The writing of history is always subjective. As far as this season’s Primera Liga is concerned, one version will record that Real Madrid experienced such a dramatic decline under Jose Mourinho that the enigmatic Coach managed to negatively transform his all-conquering title-winners into a squabbling, ill-tempered, poorly performing collection of egos.
Another interpretation might be that the genius of Mourinho was such that, despite failing to capitalise on last season’s title-clinching 121 goals and 100 points, the Portuguese rose above it all to take the upper hand in their eternal rivalry with Barcelona, fire Real Madrid to a record 10th European Cup and, for good measure, win the Copa del Rey as well.

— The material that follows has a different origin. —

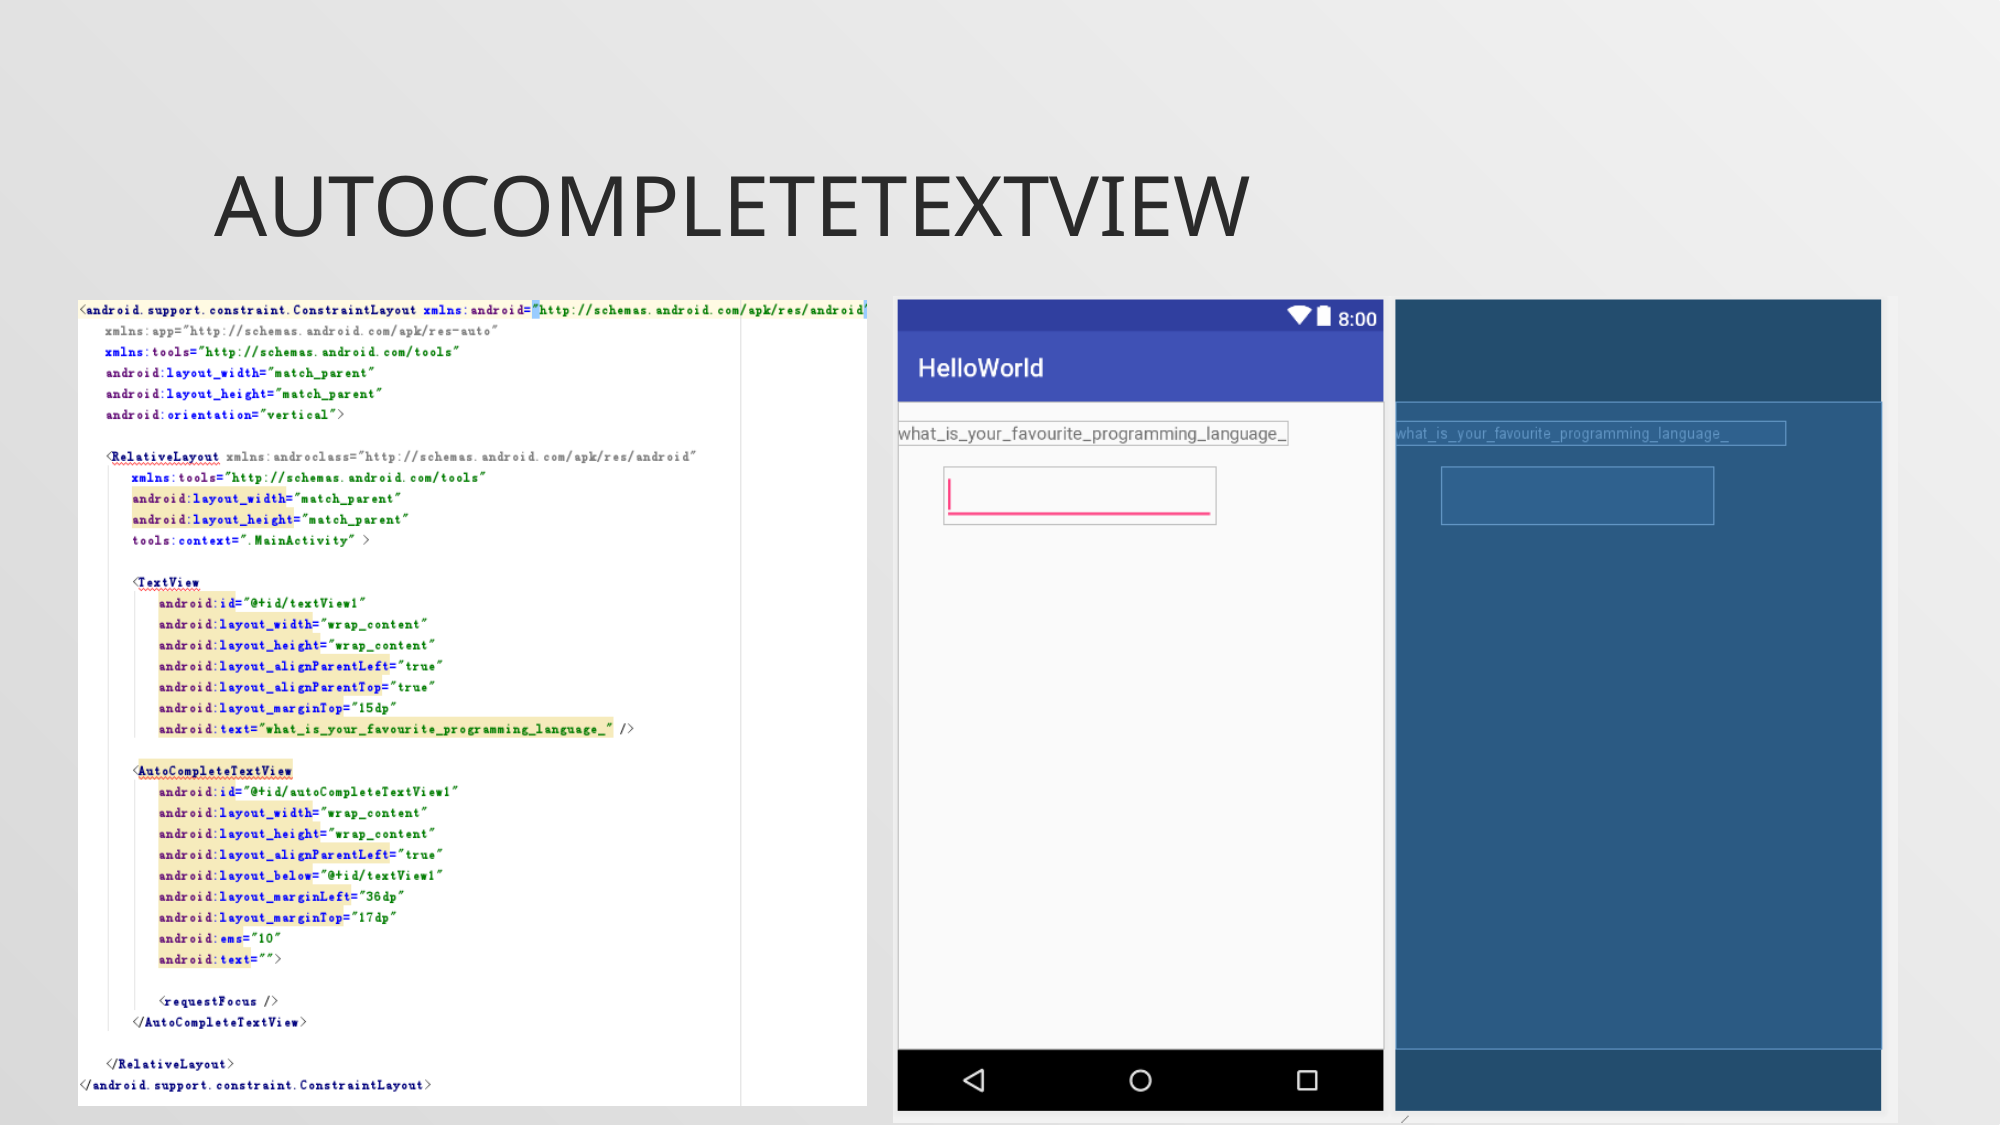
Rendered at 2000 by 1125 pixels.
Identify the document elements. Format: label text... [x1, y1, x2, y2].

picture [893, 296, 1898, 1123]
picture [78, 300, 867, 1107]
title autocompletetextview [199, 45, 1800, 263]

Those two trophies have yet to be secured, of course, but the past week has seen Real Madrid take the spoils in two Clasico encounters and beat Manchester United to advance to the Champions League quarter-finals. This season may already go down in history as one of Los Blancos’ worst domestic League campaigns in living memory, but Mourinho is hitting a personal peak just at the right time.
The poor and often scrappy performances put in on the pitch by Mourinho’s men this season have mirrored the turbulence off it. There have been moody Press conferences and alleged dressing room mutinies. Much of the campaign has been punctuated with reports of Mourinho’s impending departure, perhaps alongside that of Cristiano Ronaldo, with the Portuguese pair seemingly sharing mutual misery and discontent.
Reports of rifts with Sergio Ramos and Iker Casillas have rumbled on, been denied and rumbled on some more. The goalkeeper’s hand injury was said to be a fabricated mask to cover his deliberate omission by the Portuguese. Then there were rumours of an ultimatum by Ramos and Casillas to club President Florentino Perez – either Mourinho goes or they do.
Even in the home first leg against United, Mourinho seemed to be lacking his old spark, hesitating to make bold alterations or game-changing substitutions. Then two massive wins in the space of five days against the old enemy seemed to change everything. The old arrogance was back, with Los Blancos destroying a rudderless Barcelona at Camp Nou in the Copa del Rey before repeating the dose at the Bernabeu in La Liga, with a significantly weakened side disposing of the full-strength but still leaderless Catalans.
It was, then, a calm, restrained Mourinho overseeing Wednesday night’s elimination of United, in contrast to the combustible atmosphere around him at Old Trafford as Sir Alex Ferguson seethed and spitted over Nani’s debatable dismissal. The introduction of Luca Modric proved inspired, but there was no air-punching celebration, no knee-sliding down the touchline, just a dignified exit seconds ahead of the final whistle. ‘I’m still here and I’m very much in control’, is what his body language said.
Just when many thought he would walk away, Mourinho toppled Barca and then United, yet there was still no triumphalism. “The best team lost,” the Portuguese told the Press afterwards. “We didn’t deserve to win but football is like this,” he added before going on to praise Ferguson. “He is the best. He is the top,” said Mourinho of his vanquished rival, reaffirming his pre-match praise of the Scot. Was it sincerity, flattery or an unwillingness to rock the boat with a prospective future employer?
With these three big wins, Mourinho showed not only that he had regained control and reunited the dressing room, but that he has also set Real Madrid back on course for success. Even with La Liga an all but unachievable goal, a 10th European Cup for Los Blancos at Wembley in May would see his rehabilitation at the Bernabeu complete, restore the image of his immortality and, who knows, keep him on course to replace the man he admires so much.